Project aims to tackle underachievement in boys as they start school in the North East

Early intervention is the key to turning around problems with boys from disadvantaged backgrounds

Physical Development Gross Motor Development. To slow gross movements by encouraging child to walk within a pathway, forwards and backwards
Physical Development Gross Motor Development. To slow gross movements by encouraging child to walk within a pathway, forwards and backwards

A quarter of children start primary school in England without the necessary language and communication skills, a report has found.

The analysis by charity the Early Intervention Foundation (EIF) also discovered a postcode lottery for school-readiness across the country. Children in the North East, North West and West Midlands rank bottom for attainment in language and communication. The North East ranks bottom for personal, social and emotional development.

And in all categories boys are underperforming compared to girls. In some categories the difference was as high as nine per centage points between boys in the North East and boys in the South East.

EIF Chief Executive Carey Oppenheim said: “Too many children arrive for their first day at primary school lacking the broad range of skills they need to reach their full potential.

“This can have damaging consequences which can last a lifetime. Especially as children with strong social, emotional and communication skills developed in childhood have a better chance of getting a good job and being healthy, than those who are just bright or clever. The gap in the development social and emotional skills between children growing up in poor and rich families begins at the age of three.”

Linda Tallent has spent 20 years working in some of the most socially deprived schools in the country both in the North East and nationwide, as a teacher, school improvement officer and now education consultant and keynote speaker specialising in early years and primary education.

LInda Tallent with children at Battle Hill Primary School; Personal, Social and Emotional Development Making Relationships
LInda Tallent with children at Battle Hill Primary School; Personal, Social and Emotional Development Making Relationships

She founded the Tyneside-based Learning and Training Consultancy (LTC) four years ago to bring together specialists in a wide range of areas across the Early Years Foundation Stage and primary education. Together with her associates, they provide consultancy services, run conferences and workshops and have authored a number of publications.

Linda hopes early years education in the region will be placed firmly in the spotlight at a conference organised by LTC in Newcastle on June 3 called Early Years: Love to Learn. Practitioners will be gathering from across the region to discuss what can be done to give children in the North East the essential skills they need to flourish.

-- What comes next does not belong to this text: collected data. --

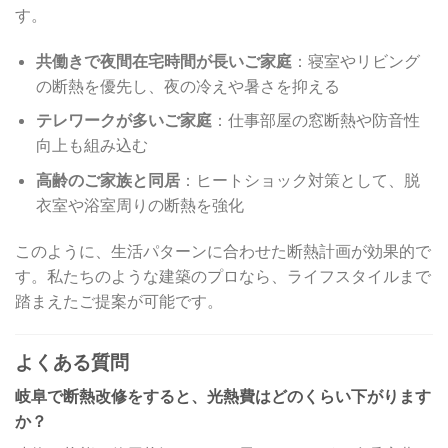
す。
共働きで夜間在宅時間が長いご家庭
：寝室やリビング
の断熱を優先し、夜の冷えや暑さを抑える
テレワークが多いご家庭
：仕事部屋の窓断熱や防音性
向上も組み込む
高齢のご家族と同居
：ヒートショック対策として、脱
衣室や浴室周りの断熱を強化
このように、生活パターンに合わせた断熱計画が効果的で
す。私たちのような建築のプロなら、ライフスタイルまで
踏まえたご提案が可能です。
よくある質問
岐阜で断熱改修をすると、光熱費はどのくらい下がります
か？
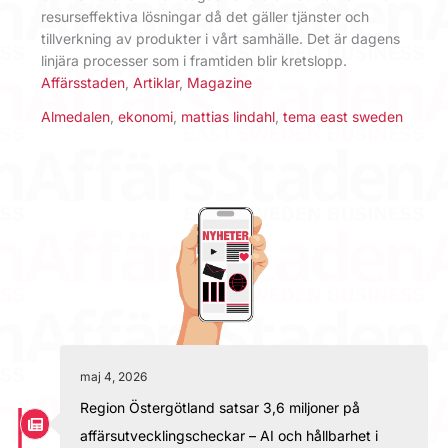
resurseffektiva lösningar då det gäller tjänster och
tillverkning av produkter i vårt samhälle. Det är dagens
linjära processer som i framtiden blir kretslopp.
Affärsstaden
,
Artiklar
,
Magazine
Almedalen
,
ekonomi
,
mattias lindahl
,
tema east sweden
maj 4, 2026
Region Östergötland satsar 3,6 miljoner på
affärsutvecklingscheckar – AI och hållbarhet i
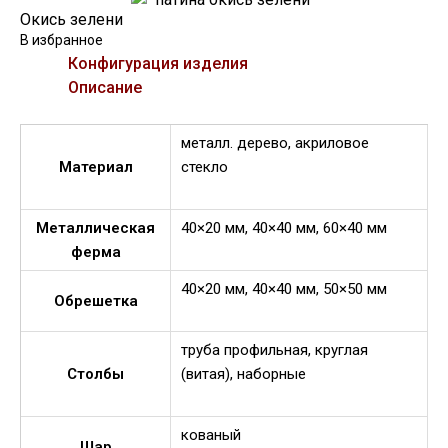
Окись зелени
В избранное
Конфигурация изделия
Описание
металл. дерево, акриловое
Материал
стекло
Металлическая
40×20 мм, 40×40 мм, 60×40 мм
ферма
40×20 мм, 40×40 мм, 50×50 мм
Обрешетка
труба профильная, круглая
Столбы
(витая), наборные
кованый
Шар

The conference will also see her launch her latest project that has seen her channel her extensive experience into an innovative early intervention toolkit for teachers called the “itkit” that she hopes will transform the lives of children by ensuring they get the help they need as quickly as possible to reach their full potential.

“Systematic early intervention is key to giving children the building blocks they need for a lifelong love of learning and can transform their lives,” says Linda.

“There is no point waiting until children start school at five. We need to identify any developmental needs as early as possible and act on them as quickly as we can, with a personalised intervention programme. That is what the itkit aims to do.

“We are moving towards a culture where it is accepted that early intervention will help ensure that children are ready for school. More nursery places are being made available for two-year-olds and we need to all work together with parents.

“I hope this conference will also be a fantastic opportunity to bring early years and primary practitioners together so we can share ideas and best practice and work together to help children across the North East to reach their full potential.”

The itkit aims to equip schools and nurseries with the resources to quickly identify if any child is struggling to reach age-related expectations in the prime areas of learning: communication and language; personal, social and emotional development and physical development. Teachers and support staff are then directed to specific intervention cards that contain practical activities to assist the children in overcoming any barriers to learning.

Pupils at Battle Hill Primary school in Wallsend had fun testing out the itkit and putting the activities into practice.

Gina Parkinson, reception teacher and Foundation Stage manager at the school, said: “The children had lots of fun taking part in Linda’s activities.

“Early intervention is the key to giving children the best start in life. The itkit is an excellent early intervention tool which will help support practitioners to intervene quickly and accurately therefore enabling children to overcome any barriers to learning as quickly as possible.”